日本にいて、日本人にはなれないんだ、ということが、はっきり分かりました。だって僕は韓国人というアイデンティティを強く感じているから。だから、韓国について話をしてみようと思って。別の国の人にどう認められるかは、あまり気にしませんでした。背景も知らないでしょうから。気にすれば気にするほど、作品がおかしくなる、面白くなくなると思って。どこまで説明するかよりも、逆に何を見せないかを考えるのが、優秀な監督だと思っています。

小川:
この作品は、実際に日本でも賞を取られていますし、ヨーロッパ圏でもたくさん受賞されているので、韓国人としてのアイデンティティを持ったものが、世界中で見てもらっている、という感じですね。

質問者:
先ほど、KーARTSと東京藝大のカリキュラムがほとんど同じとおっしゃっていましたが、東京藝大の日本人の作品だけでなく、日本の芸大で作られるようなアニメーションと、花コリで上映される韓国のアニメーションと、明らかに学んでいるベースが違うところがあって、韓国の人たちは、絵コンテ、カット割がとても映画的に感じます。
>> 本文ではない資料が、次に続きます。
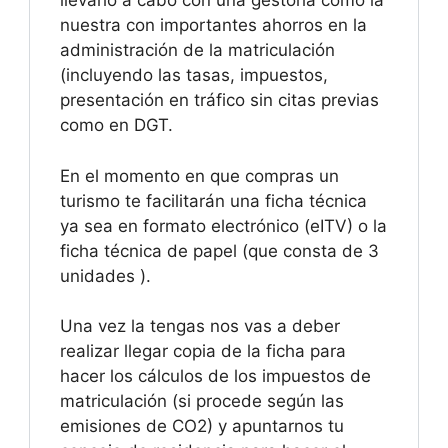
llevarlo a cabo con una gestoría como la
nuestra con importantes ahorros en la
administración de la matriculación
(incluyendo las tasas, impuestos,
presentación en tráfico sin citas previas
como en DGT.
En el momento en que compras un
turismo te facilitarán una ficha técnica
ya sea en formato electrónico (eITV) o la
ficha técnica de papel (que consta de 3
unidades ).
Una vez la tengas nos vas a deber
realizar llegar copia de la ficha para
hacer los cálculos de los impuestos de
matriculación (si procede según las
emisiones de CO2) y apuntarnos tu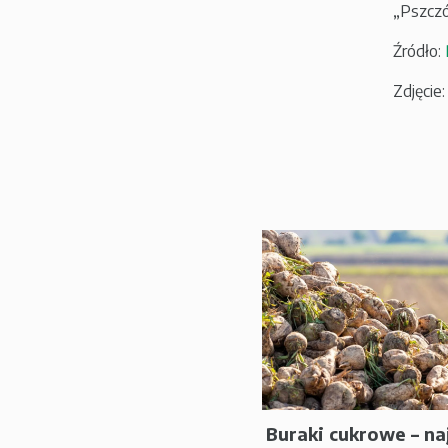
„Pszczó
Źródło:
Zdjęcie
Buraki cukrowe – na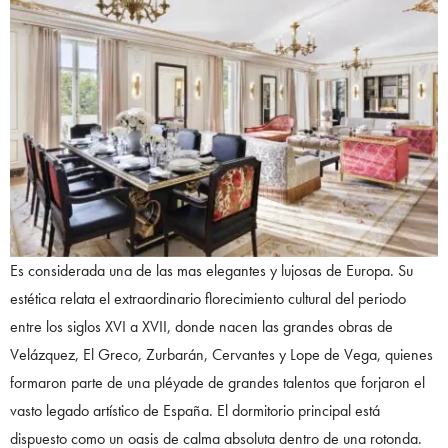
Es considerada una de las mas elegantes y lujosas de Europa. Su
estética relata el extraordinario florecimiento cultural del periodo
entre los siglos XVI a XVII, donde nacen las grandes obras de
Velázquez, El Greco, Zurbarán, Cervantes y Lope de Vega, quienes
formaron parte de una pléyade de grandes talentos que forjaron el
vasto legado artístico de España. El dormitorio principal está
dispuesto como un oasis de calma absoluta dentro de una rotonda.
日本の芸大の人たちは、グラフィックの延長で作っている感じがしています。KーARTS以前に、映画的なものを学ぶ機会があったのかお聞きしたいです。

チョン:
いい質問だと思います。日本では、産業的に成功した「アニメ」というものがはっきりあるので、それ以外のものを作りたいという方向性があるかもしれませんが、韓国では、産業的に成功したものが全然ない。だから、映画を学びながら勉強しなければならないのだと思います。こういう環境の差があるかもしれません。
今回上映した作品の中の『角質』はKーARTSの学生、僕の後輩ですが、この作品も映画的な表現が用いられていますね。あとは、日本よりも韓国の人の方が、もっとリアル志向、社会的ですね。そういう雰囲気もありますね。

小川:
ありがとうございます。これで終了したいと思います。チョン・ジンギュ監督でした。